Ashleigh Sun Dot Dot Dot

  • Tauira / Student
    Ashleigh Sun
  • Kaiako / Lecturer
    Tatiana Tavares
  • School
    AUT Art + Design
Judge's comments:

A great piece of typeface storytelling for mental health. We loved the playful approach and the execution.


Mental health conditions have been increasing worldwide in the last decade and with the rise of COVID-19, symptoms of anxiety and depression have since quadrupled as a result of feelings of stress, fearing the future, and craving normality. However, the fallout of the pandemic has meant that almost all countries have had their critical mental health services disrupted, making it difficult for many to seek help and support.

According to the World Health Organization, being mentally fit is essential to a healthy life yet less than half of people with poor psychological health seek professional treatment. While there are numerous reasons for this, social stigma has long since been a barrier that prevents people from getting help, and the pandemic has only added another barrier. Therein lies an opportunity to encourage more normalised day-to-day conversations about mental health so that people may better manage their symptoms.

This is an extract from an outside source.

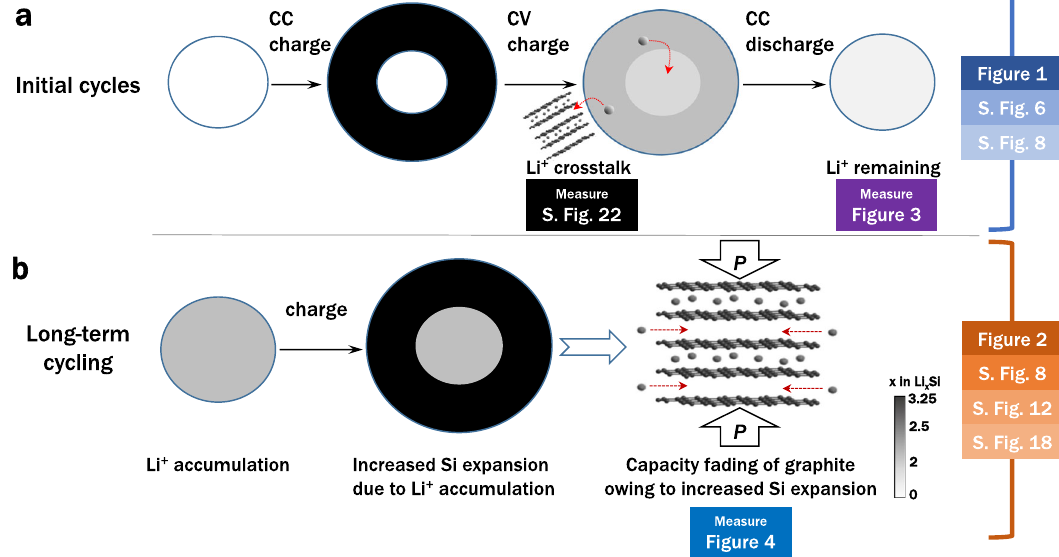
Fig. 5 Schematic of degradation mechanism. a In the initial cycles, two-phase lithiation of silicon particles occurs during constant current (CC) charging owing to hydrostatic stress in the particle, and Li + crosstalk between silicon and graphite occurs during constant voltage (CV) charging. When crosstalk occurs, Li + penetrates into the silicon core and remains after discharging. b During long-term cycling, the accumulation of Li + in the silicon core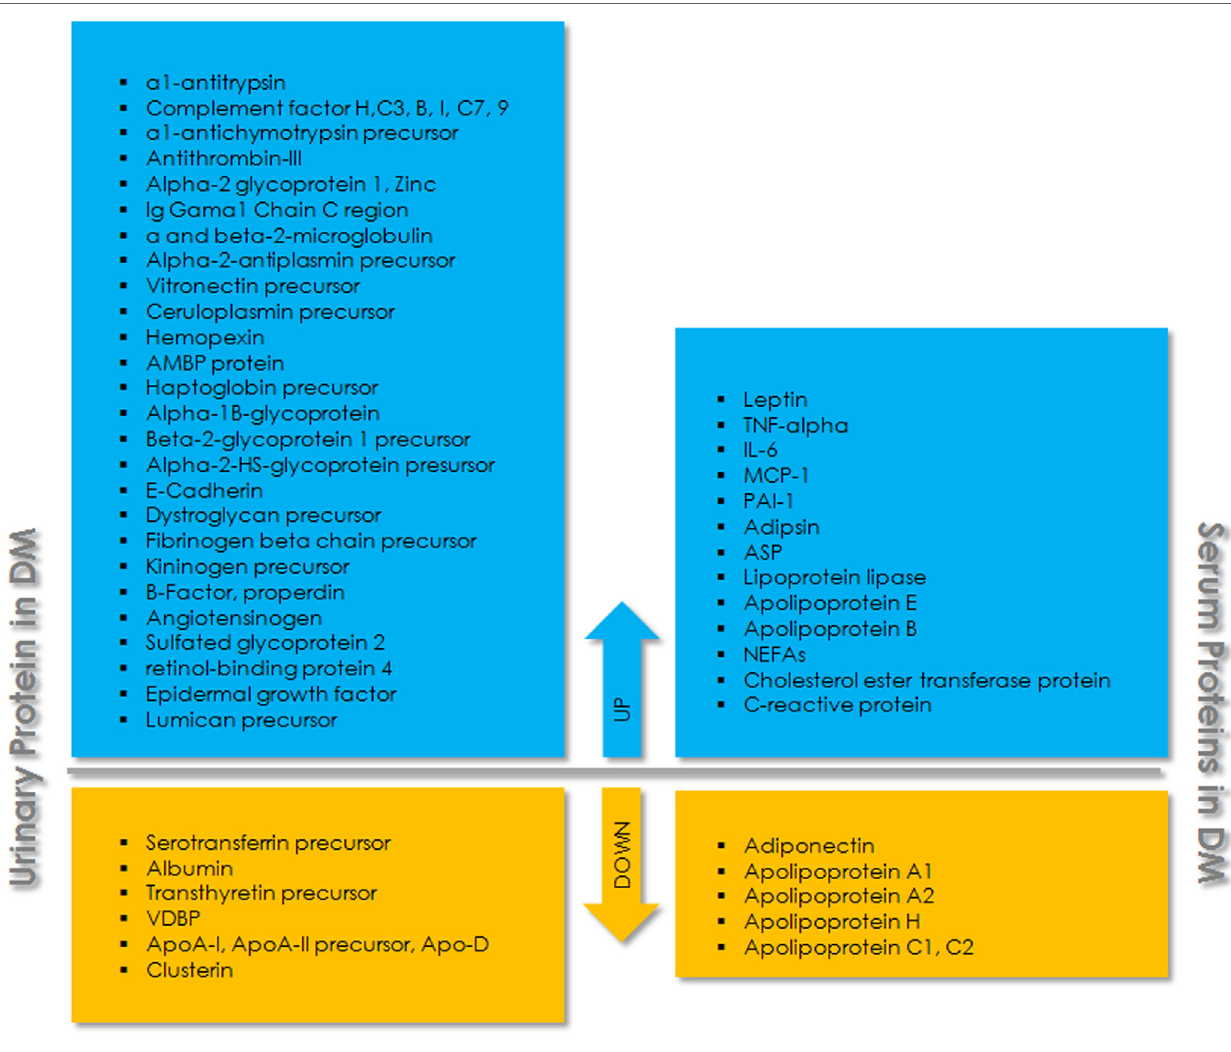
FiGURe 1 | Schematic overview of urinary and serum proteins associated with type 2 diabetes mellitus (T2DM). The upper panel (blue) indicates upregulated proteins and the lower panel (yellow) indicates downregulated proteins in urine and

Concerning itself with the lack of conversations surrounding mental health and the awkward pauses that arise when people do have these conversations, ‘Dot Dot Dot’ is a bespoke display typeface consisting of four styles (stress, anxiety, depression, and being okay). It is presented in a type specimen book, aiming to stimulate genuine dialogue so that people may find solace during a time when there is a lack of mental health services. This is done through storytelling and revealing internal barriers, striking a sense of relatability within the viewer.

Mental health can often be addressed in media in academic or medical ways, perpetuating the stigma and making people feel disempowered. As such, ‘Dot Dot Dot’ applies a playful approach to strike balance with the serious topics being discussed and create engagement. We can see this approach within the playful, vibrant, contrasting visuals (such as colours) so mental health can be perceived as a more approachable and less stigmatising topic.

Playfulness is also adopted in the construction of the typeface itself. Expressive forms are used, creating an element of illegibility because living with mental health conditions can often feel overwhelming. While ‘Stress’, ‘Anxiety’, and ‘Depression’ are maximally distorted, ‘Okay’ is less distorted, signalling a shift towards feeling better from having open conversations. This is inspired by Leah Maldonado and Formist Foundry who often use experimental letterforms to communicate feelings and tell narratives.

Within the specimen book, real life stories and quotes are used that reveal inner voices. There is a compelling contrast between the quietness of the denotative meaning of these phrases and the loudness of the font, emphasising the importance of breaking through internal barriers. With that, the book offers helpful conversation starters and resources in the last chapter where ‘Dot Dot Dot Okay’ is showcased, creating a resolution to the story being told.

The project aims to not only help destigmatise mental health, but also to help initiate more open conversations during a time we need it most. It employs the power of typography to create a sense of solidarity and reassure people that they are not alone.